[Reading passage]
%%

MGIC Investment Corp. History



Address:
270 E. Kilbourn Avenue
Milwaukee, Wisconsin 53202
U.S.A.

Telephone: (414) 347-6480
Toll Free: 800-558-9900
Fax: (414) 347-6696

Website:
Public Company
Incorporated: 1985
Employees: 1,149
Total Assets: $4.56 billion (2001)
Stock Exchanges: New York
Ticker Symbol: MTG
NAIC: 524130 Reinsurance Carriers, 524126 Direct Property and Casualty Insurance Carriers, 551112 Offices of Other Holding Companies

Company Perspectives:

MGIC does not make home loans. MGIC makes home loans possible. We do this through PrivateMI and a multitude of products and services that make lenders more efficient and more responsive to consumers' needs and, as a result, more profitable. That's a formula that has worked since Max Karl unveiled the MGIC name in 1957.

Key Dates:

1957:
Max Karl founds MGIC (Mortgage Guaranty Insurance Corp.).
1961:
Karl takes MGIC public.
1970:
MGIC acquires Janis Properties Inc. and LaMonte-Shimberg Corp.
1971:
The company introduces American Municipal Bond Insurance Corp. (AMBAC).
1974:
Karl becomes chairman and Gerald Friedman assumes charge of operations.

%%

[Given information]
%%

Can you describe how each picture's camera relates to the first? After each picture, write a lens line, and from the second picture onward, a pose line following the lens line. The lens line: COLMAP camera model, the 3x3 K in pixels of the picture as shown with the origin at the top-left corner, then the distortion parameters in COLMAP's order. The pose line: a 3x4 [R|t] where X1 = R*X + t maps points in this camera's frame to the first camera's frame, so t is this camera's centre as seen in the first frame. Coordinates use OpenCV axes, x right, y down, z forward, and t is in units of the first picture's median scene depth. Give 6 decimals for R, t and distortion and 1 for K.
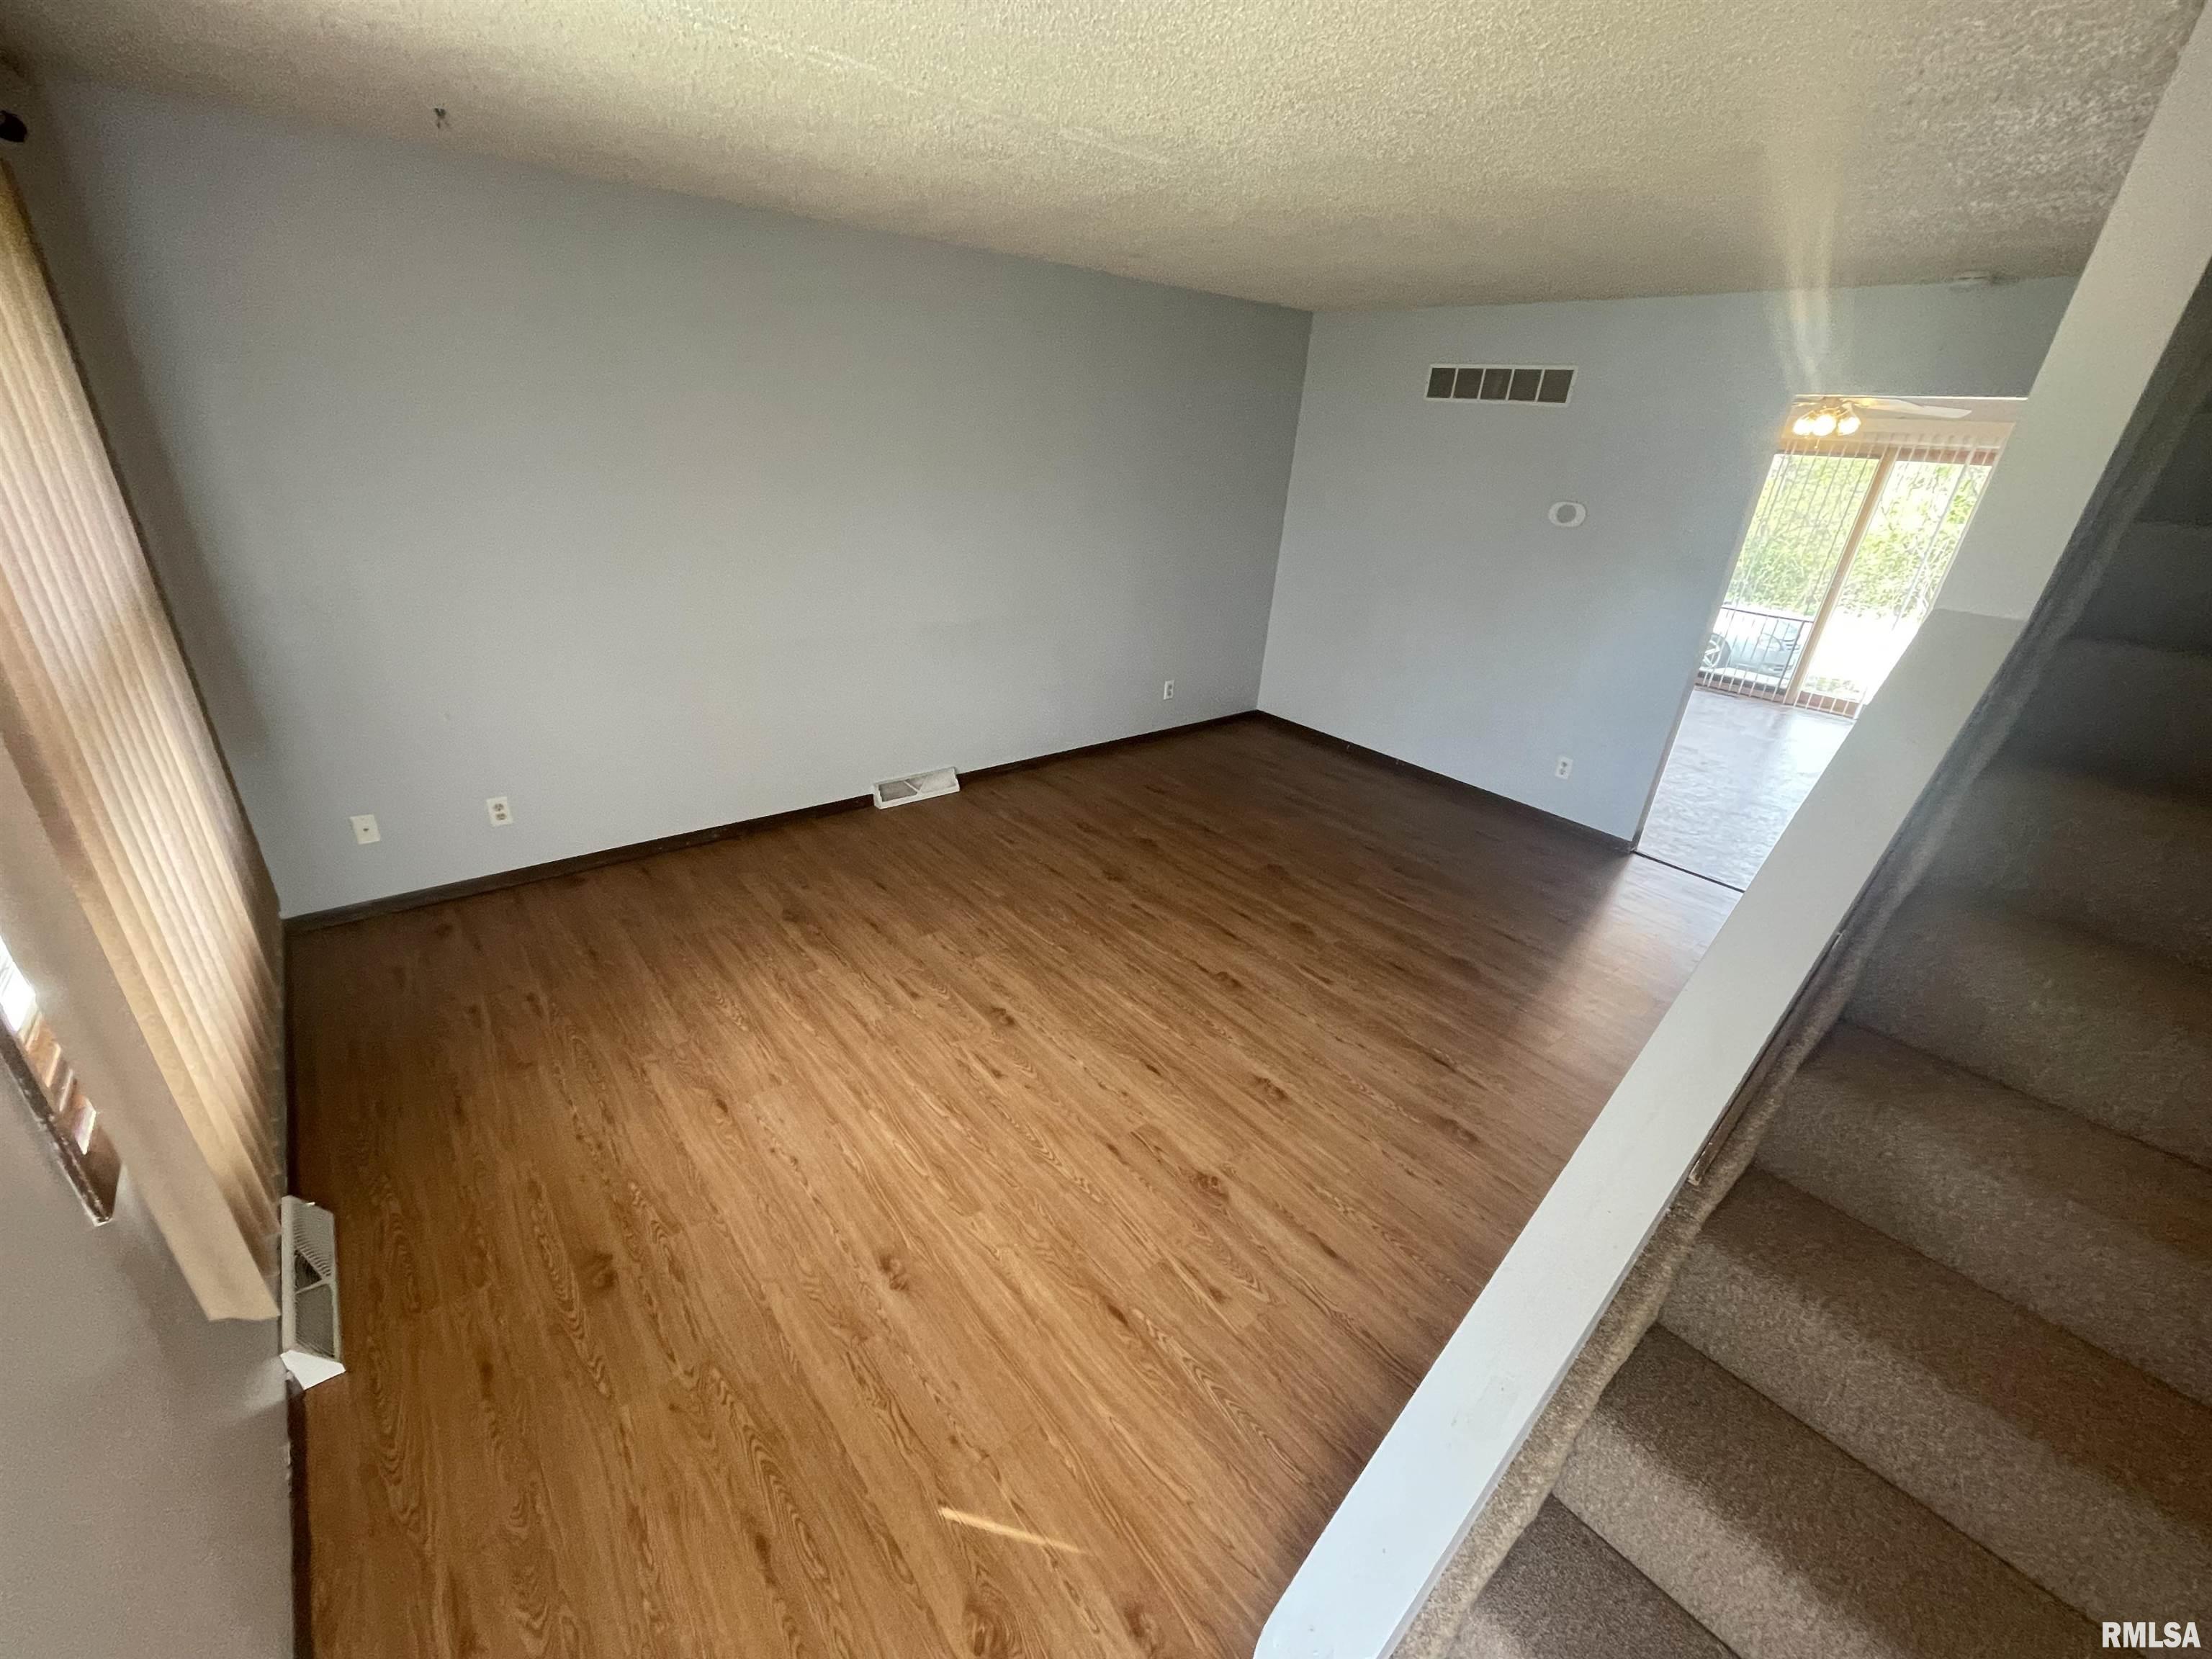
lens RADIAL K [[884.3, 0, 1106.0], [0, 884.3, 829.5], [0, 0, 1]] dist [0.003229, 0.000244]
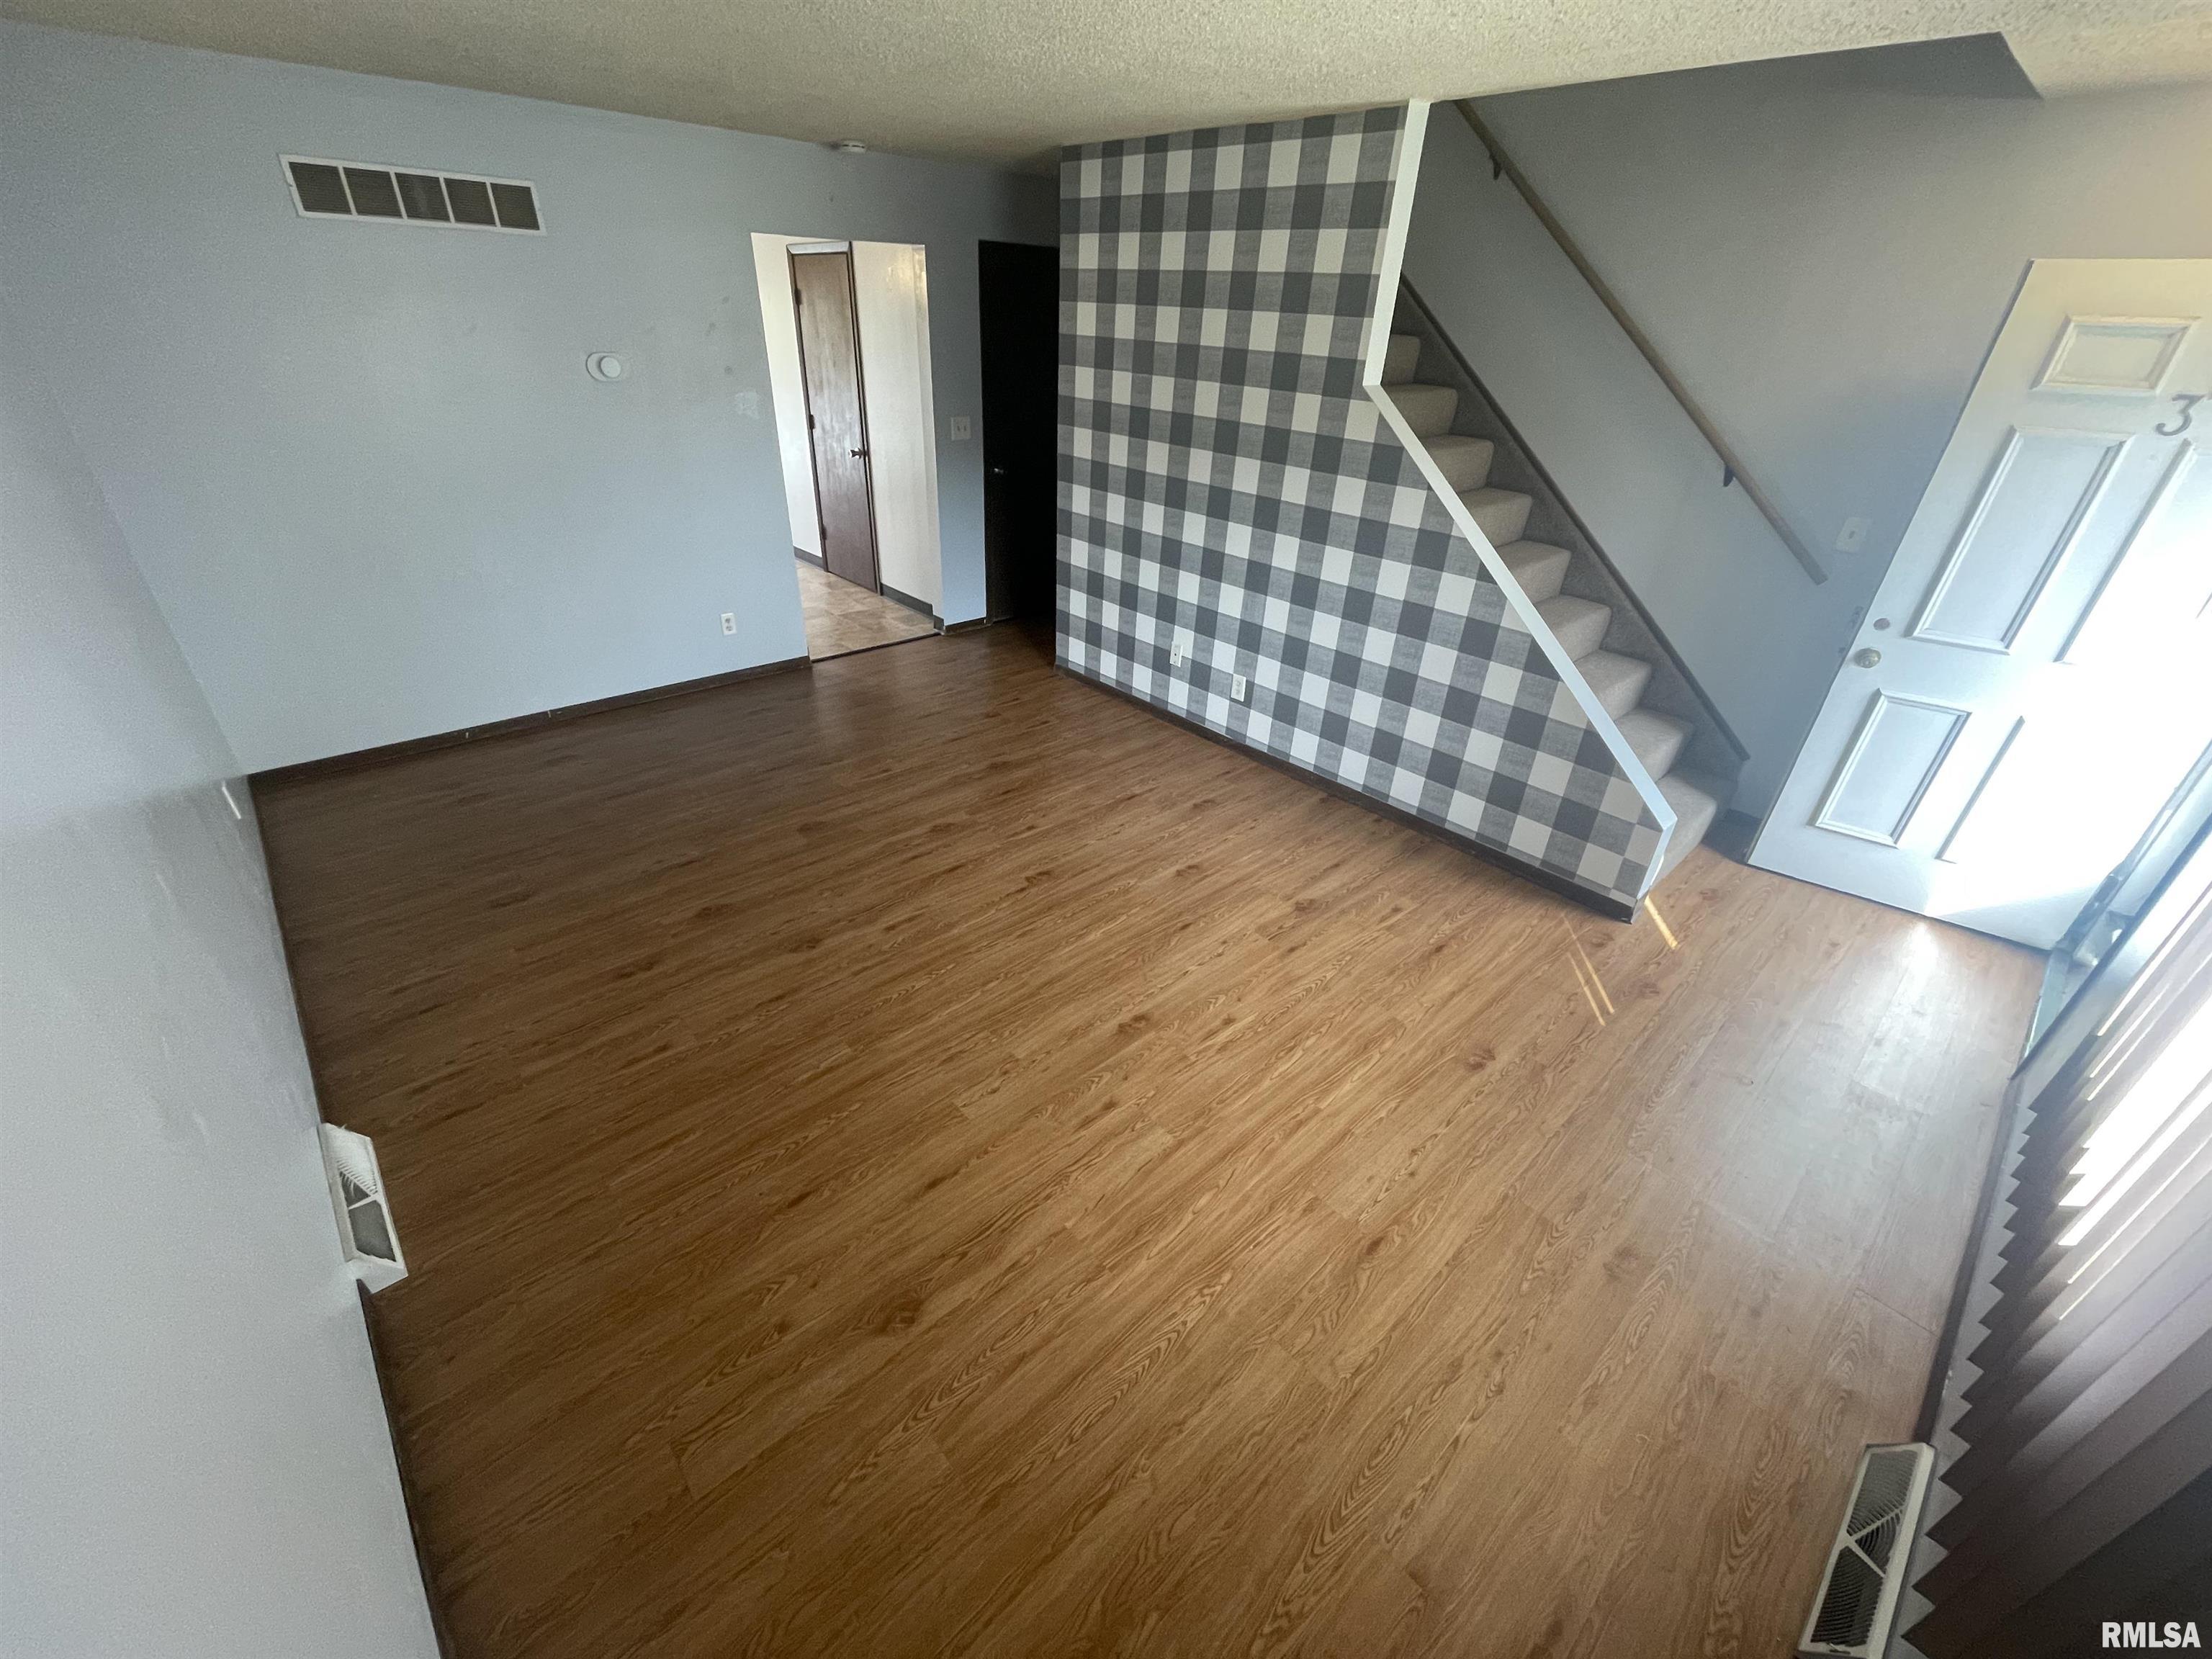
lens RADIAL K [[892.5, 0, 1105.8], [0, 892.5, 813.9], [0, 0, 1]] dist [0.000990, -0.000401]
pose [[-0.037333, -0.545598, 0.837215, -0.726682], [0.388613, 0.763927, 0.515166, -0.406742], [-0.920645, 0.344585, 0.183506, 0.770732]]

%%

[What to work on]
[A] Output every line of the camera-pose records as a numbered list, skipping blank lines and leaving out the pictures.
[B] Write what comes next in the MGIC Investment Corp. history, starting after its last line.
The MGIC company profile has no connection to the records.

[Responses to the tasks]
[A]
1. Can you describe how each picture's camera relates to the first? After each picture, write a lens line, and from the second picture onward, a pose line following the lens line. The lens line: COLMAP camera model, the 3x3 K in pixels of the picture as shown with the origin at the top-left corner, then the distortion parameters in COLMAP's order. The pose line: a 3x4 [R|t] where X1 = R*X + t maps points in this camera's frame to the first camera's frame, so t is this camera's centre as seen in the first frame. Coordinates use OpenCV axes, x right, y down, z forward, and t is in units of the first picture's median scene depth. Give 6 decimals for R, t and distortion and 1 for K.
2. lens RADIAL K [[884.3, 0, 1106.0], [0, 884.3, 829.5], [0, 0, 1]] dist [0.003229, 0.000244]
3. lens RADIAL K [[892.5, 0, 1105.8], [0, 892.5, 813.9], [0, 0, 1]] dist [0.000990, -0.000401]
4. pose [[-0.037333, -0.545598, 0.837215, -0.726682], [0.388613, 0.763927, 0.515166, -0.406742], [-0.920645, 0.344585, 0.183506, 0.770732]]

[B]
1981:
Baldwin-United Corp. buys MGIC.
1984:
Baldwin-United files for Chapter 11.
1985:
Northwestern Mutual Life Insurance Company makes a $250 million investment in MGIC and founds the "new" MGIC.
1991:
MGIC Investment Corp. becomes a publicly traded company.

Company History:

MGIC Investment Corp. (MGIC) is a holding company whose chief subsidiary is Mortgage Guaranty Insurance Corp., a provider of private mortgage insurance coverage to the home mortgage lending industry in the United States and Puerto Rico. Most of MGIC's sales come from insurance premiums, although the company also offers its in-house payment and default predictive tools to other lenders. MGIC also invests in troubled mortgages through its interest in Credit-Based Asset Servicing and Securization (C-BASS) and provides property valuation services.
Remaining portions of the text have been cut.